Make no mistake about it, Safeway is financially healthy and continues to make good profits. It is not like Kwik Save, which was slipping into the sea before it merged with Somerfield. Even so, the City is convinced Safeway is set on a path of long, slow decline. In the absence of bid hopes, there would be little support for the shares.

So what's going to happen? Even if top executives could agree on a division of top posts, a straight merger with Asda or either of the big two would almost certainly be barred by the competition authorities. But since when did the Office of Fair Trading get in between an investment banker and his fee? There are plenty of ways to skin a cat. Certainly the City is busy dreaming them up. Since the collapse last September of merger talks between Safeway and Asda, there have been talks between Asda and Sainsbury about a joint bid. This would have seen the two divide up Safeway's stores in a way which would avoid the kind of local monopoly problem that would occur if one or other subsumed Safeway in its entirety. These talks too foundered some little while back.
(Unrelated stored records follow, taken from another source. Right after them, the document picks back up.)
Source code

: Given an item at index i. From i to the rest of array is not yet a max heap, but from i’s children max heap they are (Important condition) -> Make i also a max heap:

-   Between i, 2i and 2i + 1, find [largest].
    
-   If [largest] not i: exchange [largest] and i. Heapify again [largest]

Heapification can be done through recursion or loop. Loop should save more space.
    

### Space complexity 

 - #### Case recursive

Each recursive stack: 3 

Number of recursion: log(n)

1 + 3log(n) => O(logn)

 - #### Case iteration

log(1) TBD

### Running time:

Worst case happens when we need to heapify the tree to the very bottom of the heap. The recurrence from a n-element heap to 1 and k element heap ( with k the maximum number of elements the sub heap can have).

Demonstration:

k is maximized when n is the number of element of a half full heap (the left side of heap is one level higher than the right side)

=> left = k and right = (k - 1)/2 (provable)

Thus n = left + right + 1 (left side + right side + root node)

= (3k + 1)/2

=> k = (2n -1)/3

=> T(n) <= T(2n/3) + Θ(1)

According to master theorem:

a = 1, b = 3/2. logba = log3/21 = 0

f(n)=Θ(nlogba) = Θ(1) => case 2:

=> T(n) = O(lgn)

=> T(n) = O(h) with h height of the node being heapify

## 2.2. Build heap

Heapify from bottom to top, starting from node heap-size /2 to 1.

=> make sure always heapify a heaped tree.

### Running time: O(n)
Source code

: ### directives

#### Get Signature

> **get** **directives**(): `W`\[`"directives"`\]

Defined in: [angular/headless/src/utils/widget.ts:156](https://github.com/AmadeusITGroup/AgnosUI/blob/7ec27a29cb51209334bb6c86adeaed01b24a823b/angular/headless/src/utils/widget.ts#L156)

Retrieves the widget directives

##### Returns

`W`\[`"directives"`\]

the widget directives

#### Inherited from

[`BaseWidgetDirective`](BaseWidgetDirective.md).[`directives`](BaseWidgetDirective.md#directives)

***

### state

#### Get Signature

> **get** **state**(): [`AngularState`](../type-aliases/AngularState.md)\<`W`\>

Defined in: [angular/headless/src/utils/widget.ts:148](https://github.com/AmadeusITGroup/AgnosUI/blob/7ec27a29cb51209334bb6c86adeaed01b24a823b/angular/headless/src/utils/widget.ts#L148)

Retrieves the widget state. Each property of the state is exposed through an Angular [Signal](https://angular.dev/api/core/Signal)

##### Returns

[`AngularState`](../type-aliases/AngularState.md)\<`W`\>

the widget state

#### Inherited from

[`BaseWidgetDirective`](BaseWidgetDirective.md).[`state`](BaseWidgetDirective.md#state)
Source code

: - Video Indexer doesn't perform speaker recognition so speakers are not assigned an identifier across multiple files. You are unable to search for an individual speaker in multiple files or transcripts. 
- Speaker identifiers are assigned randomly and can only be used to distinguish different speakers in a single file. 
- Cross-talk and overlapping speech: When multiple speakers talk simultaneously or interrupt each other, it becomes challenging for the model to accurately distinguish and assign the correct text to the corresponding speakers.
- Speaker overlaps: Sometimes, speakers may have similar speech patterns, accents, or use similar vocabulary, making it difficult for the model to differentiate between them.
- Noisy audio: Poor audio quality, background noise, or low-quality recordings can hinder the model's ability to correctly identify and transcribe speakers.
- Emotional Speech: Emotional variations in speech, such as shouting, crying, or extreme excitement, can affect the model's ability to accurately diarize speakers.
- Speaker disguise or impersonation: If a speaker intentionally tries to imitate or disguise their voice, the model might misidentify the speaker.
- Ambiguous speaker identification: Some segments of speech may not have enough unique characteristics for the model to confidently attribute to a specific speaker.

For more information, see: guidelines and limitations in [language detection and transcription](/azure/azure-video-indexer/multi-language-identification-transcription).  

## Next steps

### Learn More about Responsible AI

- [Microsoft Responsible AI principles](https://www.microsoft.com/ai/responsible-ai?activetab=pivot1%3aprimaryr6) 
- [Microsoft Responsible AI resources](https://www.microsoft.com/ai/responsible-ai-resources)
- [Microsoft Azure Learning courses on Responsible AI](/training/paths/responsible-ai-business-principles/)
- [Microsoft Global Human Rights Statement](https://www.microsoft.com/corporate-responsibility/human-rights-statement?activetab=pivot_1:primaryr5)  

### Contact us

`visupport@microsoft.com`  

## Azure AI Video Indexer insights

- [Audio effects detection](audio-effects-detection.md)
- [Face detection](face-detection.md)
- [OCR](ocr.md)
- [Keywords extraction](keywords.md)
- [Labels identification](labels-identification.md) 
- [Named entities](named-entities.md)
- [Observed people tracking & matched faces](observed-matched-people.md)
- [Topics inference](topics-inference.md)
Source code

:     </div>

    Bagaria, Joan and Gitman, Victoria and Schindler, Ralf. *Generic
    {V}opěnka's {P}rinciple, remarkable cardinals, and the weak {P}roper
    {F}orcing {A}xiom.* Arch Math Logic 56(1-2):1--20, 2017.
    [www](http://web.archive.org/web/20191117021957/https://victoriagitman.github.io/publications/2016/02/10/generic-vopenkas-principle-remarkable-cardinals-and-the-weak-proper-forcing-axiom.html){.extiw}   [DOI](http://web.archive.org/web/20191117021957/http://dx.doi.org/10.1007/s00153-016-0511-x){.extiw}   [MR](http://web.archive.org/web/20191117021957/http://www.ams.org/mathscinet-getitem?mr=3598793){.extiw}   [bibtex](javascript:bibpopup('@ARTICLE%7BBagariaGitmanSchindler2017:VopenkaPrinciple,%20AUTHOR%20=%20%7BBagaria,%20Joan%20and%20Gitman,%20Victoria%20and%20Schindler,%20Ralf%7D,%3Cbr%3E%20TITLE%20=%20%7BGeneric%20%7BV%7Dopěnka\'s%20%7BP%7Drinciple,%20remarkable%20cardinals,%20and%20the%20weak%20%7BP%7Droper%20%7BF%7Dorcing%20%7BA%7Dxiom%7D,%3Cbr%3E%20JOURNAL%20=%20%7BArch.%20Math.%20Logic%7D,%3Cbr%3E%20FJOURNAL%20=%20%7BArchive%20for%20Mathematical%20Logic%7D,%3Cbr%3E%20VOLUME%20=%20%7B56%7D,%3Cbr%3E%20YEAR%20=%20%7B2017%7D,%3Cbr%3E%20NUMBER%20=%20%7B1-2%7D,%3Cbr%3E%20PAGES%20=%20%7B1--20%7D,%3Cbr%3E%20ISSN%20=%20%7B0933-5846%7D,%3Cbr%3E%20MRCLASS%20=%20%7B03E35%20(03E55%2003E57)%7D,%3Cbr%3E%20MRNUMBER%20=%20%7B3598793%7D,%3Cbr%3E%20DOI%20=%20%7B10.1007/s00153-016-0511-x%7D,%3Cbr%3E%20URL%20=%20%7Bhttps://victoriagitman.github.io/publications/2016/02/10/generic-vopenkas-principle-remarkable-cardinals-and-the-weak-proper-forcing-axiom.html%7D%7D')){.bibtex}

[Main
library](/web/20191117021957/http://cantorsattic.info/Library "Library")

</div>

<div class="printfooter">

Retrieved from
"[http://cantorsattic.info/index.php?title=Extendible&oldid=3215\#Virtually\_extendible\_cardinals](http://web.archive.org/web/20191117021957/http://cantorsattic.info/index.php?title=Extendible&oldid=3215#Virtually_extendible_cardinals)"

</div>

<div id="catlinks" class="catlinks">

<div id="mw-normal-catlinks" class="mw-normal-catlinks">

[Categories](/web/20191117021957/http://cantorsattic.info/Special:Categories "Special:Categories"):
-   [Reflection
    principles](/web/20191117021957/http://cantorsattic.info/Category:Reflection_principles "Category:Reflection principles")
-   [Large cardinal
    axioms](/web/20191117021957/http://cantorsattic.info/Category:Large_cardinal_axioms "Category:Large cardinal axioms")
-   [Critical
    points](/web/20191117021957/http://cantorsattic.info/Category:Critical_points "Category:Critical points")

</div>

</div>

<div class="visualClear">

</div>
So what about plan C? This would have a property company make the bid and then sell off the stores piecemeal; 40 to Asda, 60 to Sainsbury, 30 to Somerfield, and so on. The man City insiders believe daring and ambitious enough to attempt this would be John Ritblat of British Land. He knows as much as there is to know about the buying, selling and renting of retail property. He recently signed a near pounds 1bn sale and leaseback transaction with Great Universal Stores. But could he pull off such an audacious plan?

I want to stress again that Safeway is not in any way sick. Indeed there are definite signs of a slight spring in the step right now. But by the same token there appears to be no big idea, nothing that distinguishes and differentiates it from its main competitors, and in these circumstances it is hard to see how the company can adequately challenge the competitive pressures described earlier. So once again, what's the end game?

I've got a special interest in this question because I feel that somehow I was in at the start of this enterprise. One of my first jobs as a financial journalist was to go to a results presentation for Alpine double glazing. I don't know what became of that company, but at the time it was part of the galaxy of businesses and investments that surrounded Jimmy Gulliver and his associates, of whom the most important were Alistair Grant, David Webster and their ever-faithful investment banking hound, Angus Grossart. Set against some of the fusty old types who ran British publicly quoted companies in those days, they were like a breath of fresh air - switched on, accessible and with a can-do mentality that made you know they were going places.

Their other big interest was Argyll (named after Mr Gulliver's county of birth), which they were building through a hectic series of takeovers into a substantial company. Within five years, Argyll had established enough of a presence and investment following to be able to mount a pounds 2.3bn bid for Distillers. I can still recall the circular with which they launched their assault. It was a vicious, utterly damning and unforgiving attack on the management record and performance of this sprawling scotch whisky combine. It destroyed John Connell, Distillers' gentlemanly chairman. He said of it; "Maybe I was naive, I didn't realise people would ever say things like that about their rivals in public."

In the end, Argyll was cheated out of the Distillers bid prize by Ernest Saunders at Guinness. Jimmy Gulliver was among the many casualties of that great takeover battle. His colleagues held him partially responsible, I think probably unfairly, for the failure of their bid and after a suitable period he was required to leave the group. Alistair Grant and David Webster turned their attention instead to the acquisition of the British end of Safeway from its American parent. Until Asda overtook them a few years back, the City had only praise for the way they handled this business. Such are the vicissitudes of corporate life. With the vultures now hovering, David Webster and his team find themselves in a boat not dissimilar to John Connell and his golfing partners at Distillers in the mid 1980s. I'd like to believe Safeway has a cracking future ahead of it, but whatever happens, it seems unlikely it will be under this management.